Climate to Groundwater Correlations
EO Capability Benefits
Studying the correlation between climate and groundwater provides crucial insights for sustainable water resource management. By understanding how climate variability impacts groundwater levels, we can better assess future water availability, adapt to changing conditions, and mitigate potential risks associated with climate change. This assessment can enhance climate resilience by strengthening water security. By improving our understanding of climate-groundwater interactions, we can build more resilient water systems that can withstand the impacts of climate change.
Out of the key global climatic patterns, the El Niño-Southern Oscillation (ENSO) significantly impacts groundwater resources by influencing precipitation patterns, which directly affect groundwater recharge and storage. This EO capability provides insights into the relationship between ENSO and groundwater storage variations.
EO Capability Description
El Niño southern Oscillation (ENSO) is one of the most important sources of annual global climate variability. It is a large-scale circulation pattern driven by periodic fluctuations in sea surface temperatures (SSTs) and atmospheric pressure, primarily in the equatorial Pacific. It manifests in two distinct phases: El Niño (positive) and la Niña (negative).

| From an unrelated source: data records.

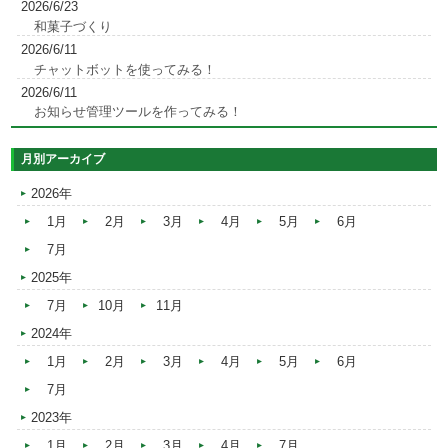
2026/6/23
和菓子づくり
2026/6/11
チャットボットを使ってみる！
2026/6/11
お知らせ管理ツールを作ってみる！
月別アーカイブ
2026年
1月
2月
3月
4月
5月
6月
7月
2025年
7月
10月
11月
2024年
1月
2月
3月
4月
5月
6月
7月
2023年
1月
2月
3月
4月
7月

These phases are episodic departures from the expected SST and can affect weather patterns across the globe by influencing pressure systems, winds and precipitation patterns.
During El Niño events, warmer-than-average SSTs develop in the central and eastern Pacific, weakening the usual east-to-west trade winds and shifting global weather patterns. In contrast, La Niña is marked by cooler SSTs in the same region, accompanied by stronger trade winds that push warm water westward, allowing colder waters to rise along the South American coast.
The approach consists of the assessment of the relationship between ENSO and groundwater resource availability, the three main controlling variables—ENSO, precipitation, and groundwater storage anomalies. These are spatially averaged and compared to provide a qualitative and quantitative assessment of their relationships.